TASK OBJECTIVE: Check every line of the material below, and show those that contain "cancer".

[GIVEN RECORDS — start]

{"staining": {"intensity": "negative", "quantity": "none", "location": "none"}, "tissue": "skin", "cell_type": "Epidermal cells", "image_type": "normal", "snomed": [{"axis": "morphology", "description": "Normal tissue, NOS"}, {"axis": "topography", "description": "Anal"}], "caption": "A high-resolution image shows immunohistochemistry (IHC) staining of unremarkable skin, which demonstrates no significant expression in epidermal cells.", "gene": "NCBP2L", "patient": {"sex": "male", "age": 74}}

[GIVEN RECORDS — finish]
[GIVEN RECORDS — start]

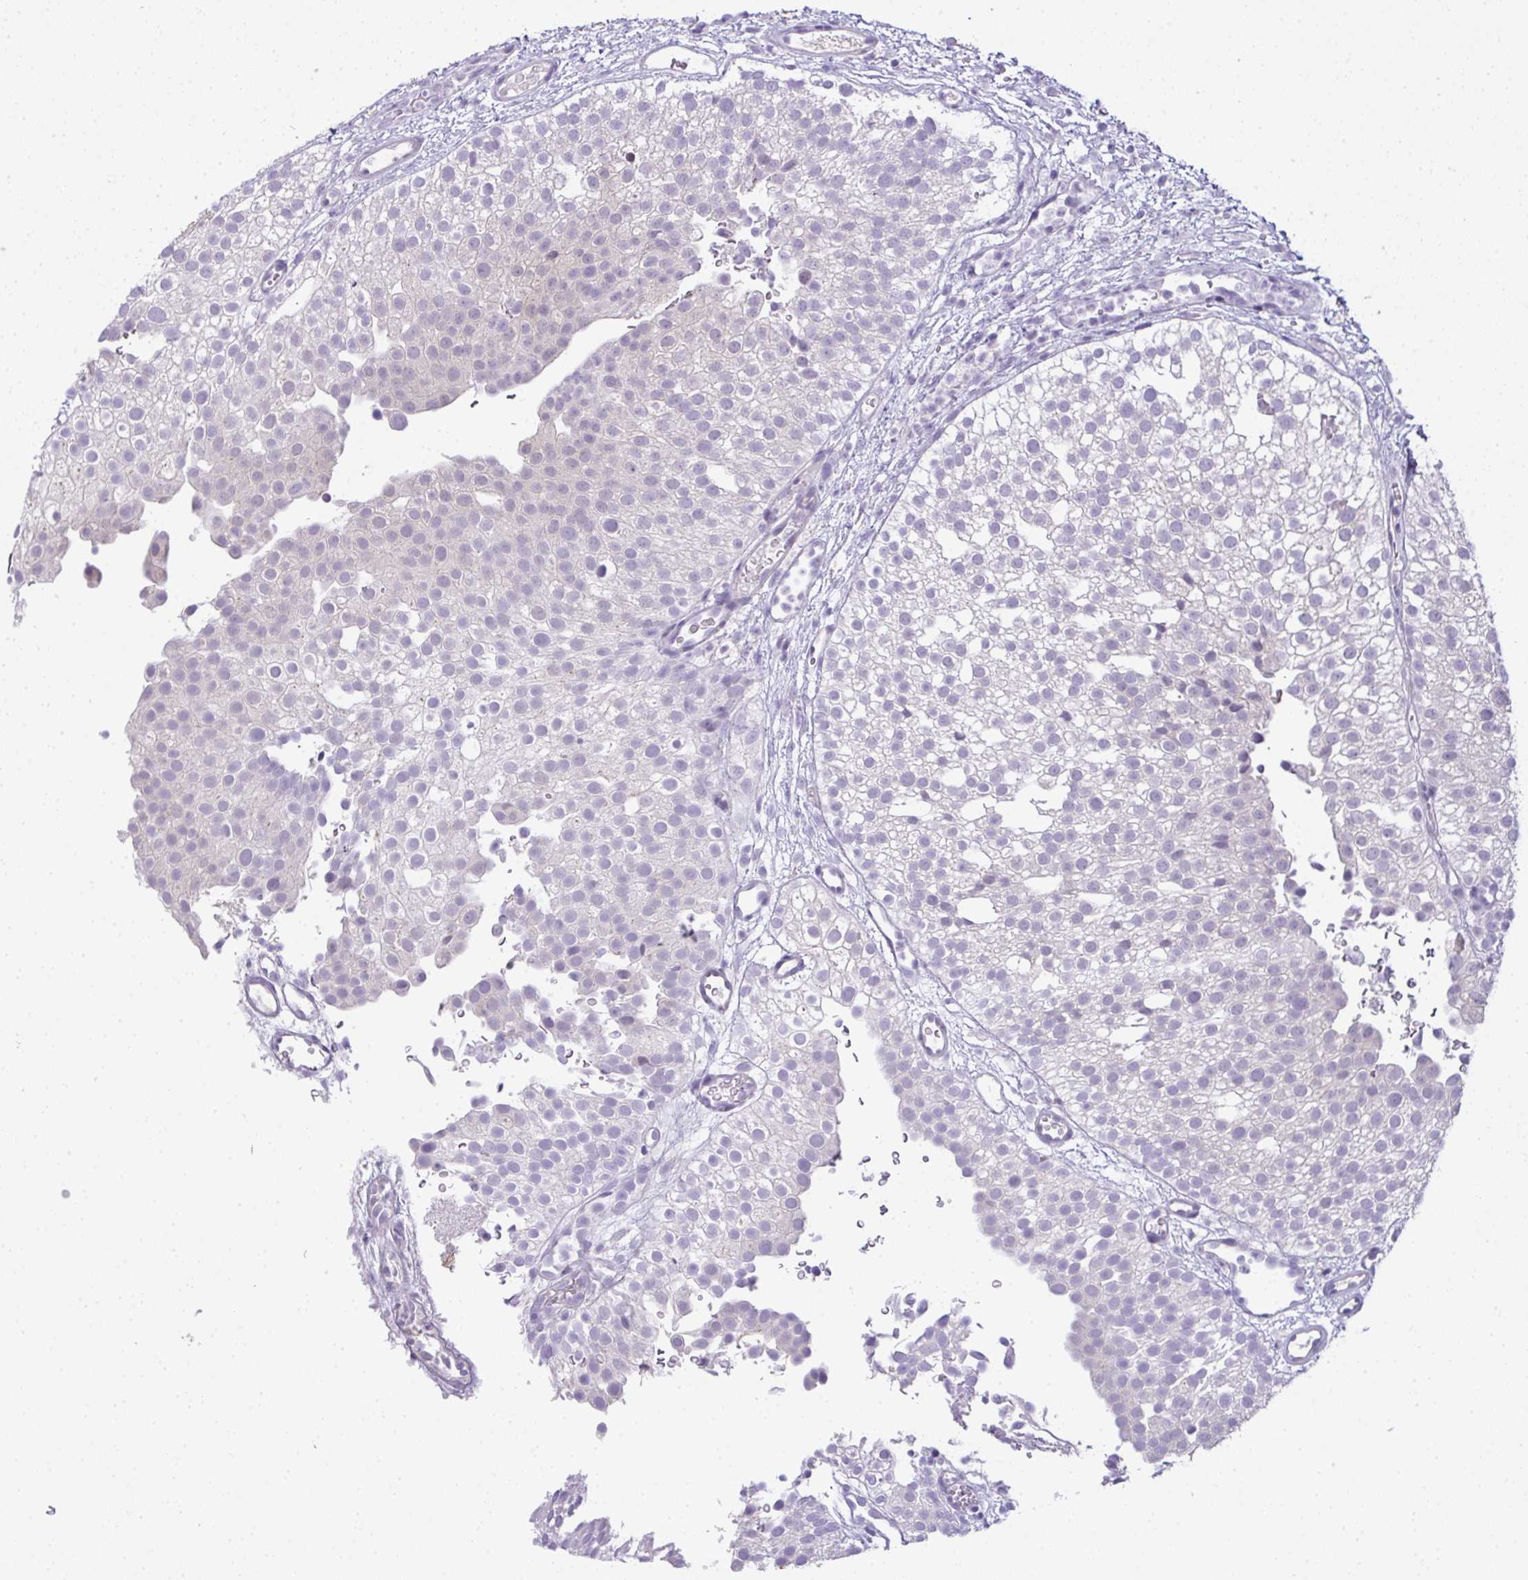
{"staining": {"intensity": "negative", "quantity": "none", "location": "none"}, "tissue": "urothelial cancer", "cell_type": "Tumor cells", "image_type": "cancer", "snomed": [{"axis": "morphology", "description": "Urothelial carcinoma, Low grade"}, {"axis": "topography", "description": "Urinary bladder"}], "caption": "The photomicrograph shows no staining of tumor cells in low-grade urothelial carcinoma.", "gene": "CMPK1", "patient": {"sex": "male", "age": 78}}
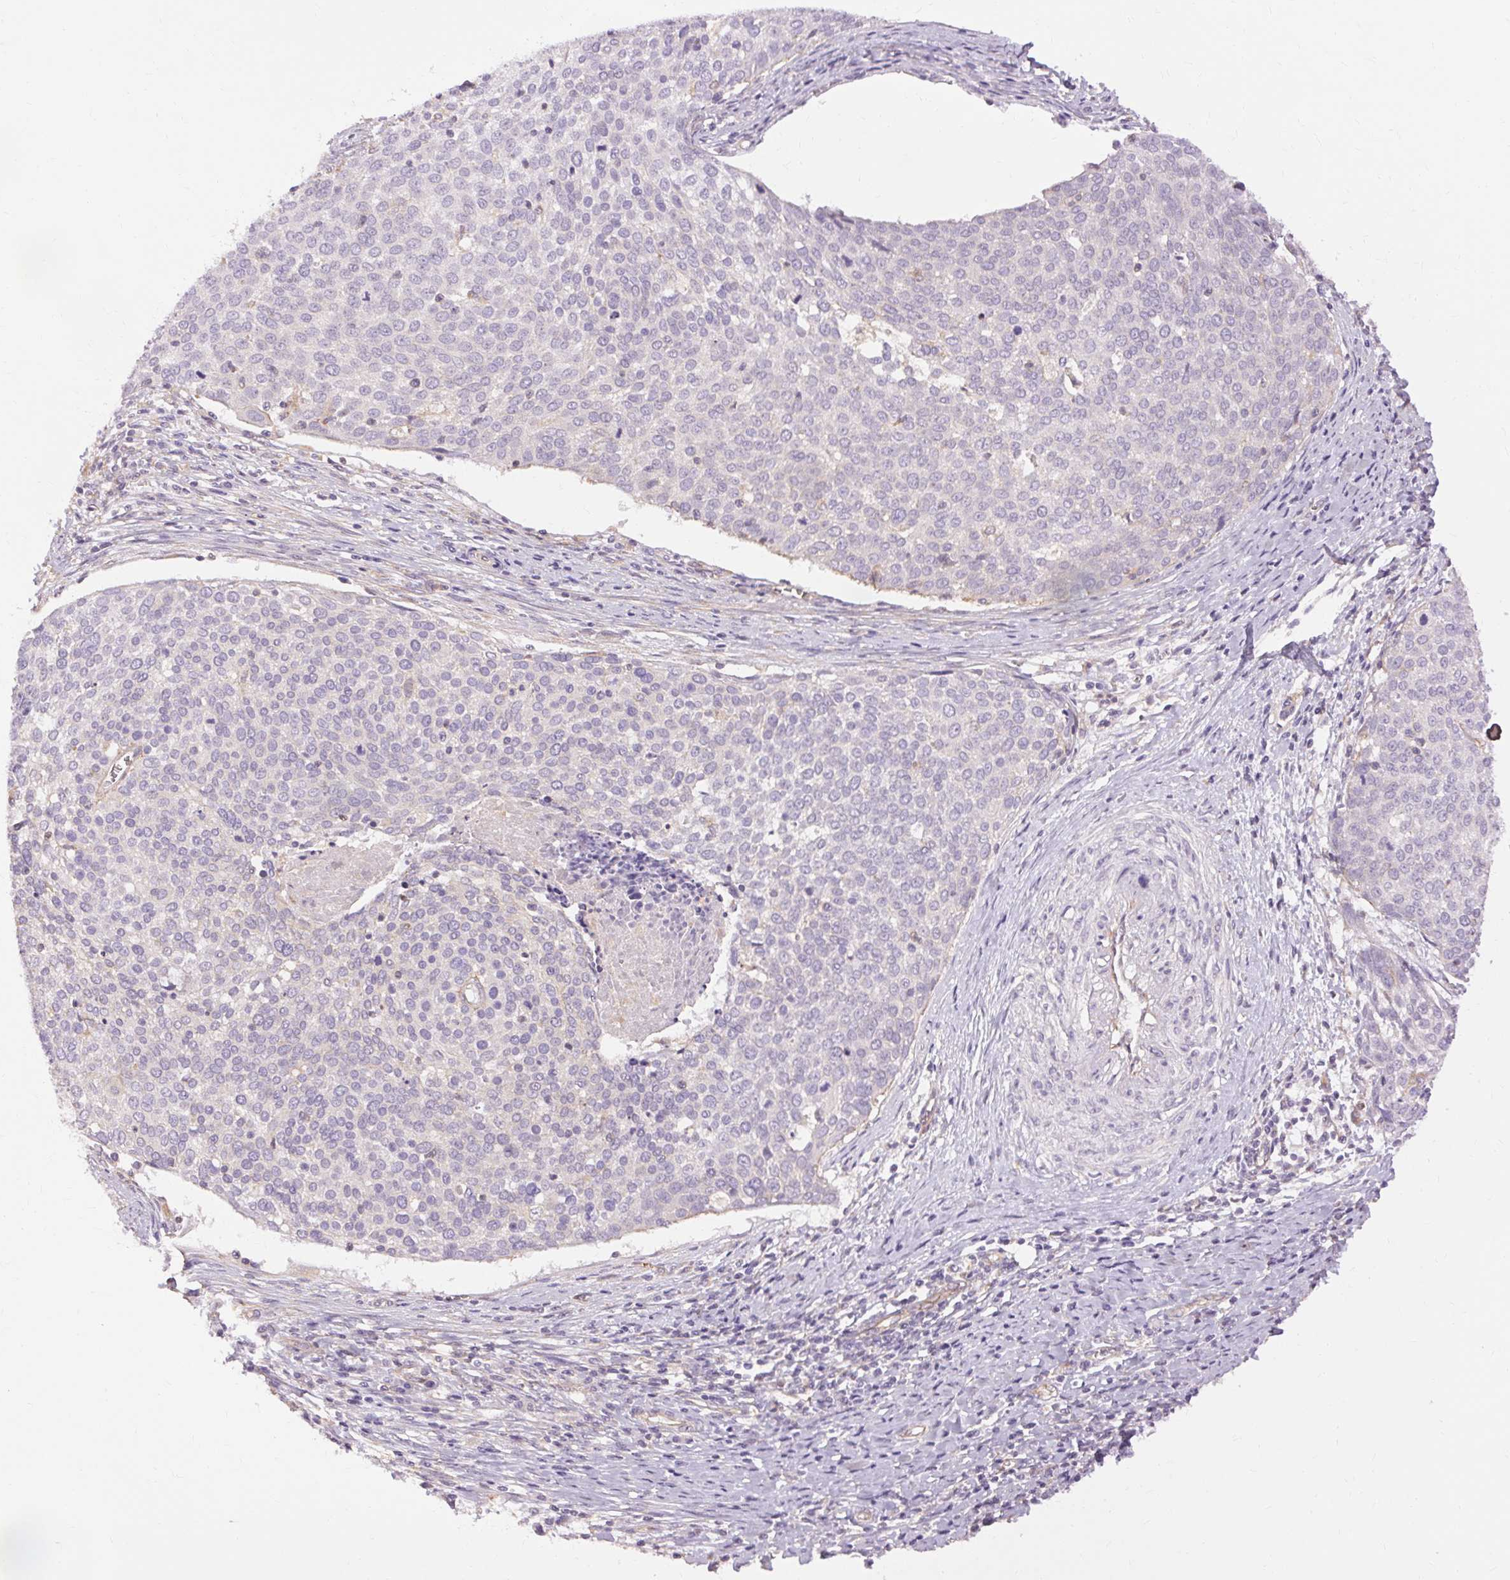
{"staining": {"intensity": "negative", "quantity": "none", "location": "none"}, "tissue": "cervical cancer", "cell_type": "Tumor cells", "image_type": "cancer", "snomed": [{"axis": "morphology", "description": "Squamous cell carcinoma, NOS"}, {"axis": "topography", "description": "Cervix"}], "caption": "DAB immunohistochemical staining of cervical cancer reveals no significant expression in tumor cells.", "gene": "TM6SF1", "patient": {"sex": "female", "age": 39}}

[GIVEN RECORDS — finish]
[GIVEN RECORDS — start]

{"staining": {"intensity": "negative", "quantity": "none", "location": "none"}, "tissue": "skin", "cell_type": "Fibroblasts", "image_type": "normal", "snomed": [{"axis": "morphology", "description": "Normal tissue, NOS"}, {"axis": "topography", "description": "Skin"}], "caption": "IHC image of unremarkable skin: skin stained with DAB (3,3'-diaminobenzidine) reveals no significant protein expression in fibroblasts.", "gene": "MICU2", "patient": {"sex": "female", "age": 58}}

[GIVEN RECORDS — finish]

EXERCISE SOLUTION:
{"staining": {"intensity": "negative", "quantity": "none", "location": "none"}, "tissue": "urothelial cancer", "cell_type": "Tumor cells", "image_type": "cancer", "snomed": [{"axis": "morphology", "description": "Urothelial carcinoma, Low grade"}, {"axis": "topography", "description": "Urinary bladder"}], "caption": "The photomicrograph shows no staining of tumor cells in low-grade urothelial carcinoma.", "gene": "CMPK1", "patient": {"sex": "male", "age": 78}}
{"staining": {"intensity": "negative", "quantity": "none", "location": "none"}, "tissue": "cervical cancer", "cell_type": "Tumor cells", "image_type": "cancer", "snomed": [{"axis": "morphology", "description": "Squamous cell carcinoma, NOS"}, {"axis": "topography", "description": "Cervix"}], "caption": "DAB immunohistochemical staining of cervical cancer reveals no significant expression in tumor cells.", "gene": "TM6SF1", "patient": {"sex": "female", "age": 39}}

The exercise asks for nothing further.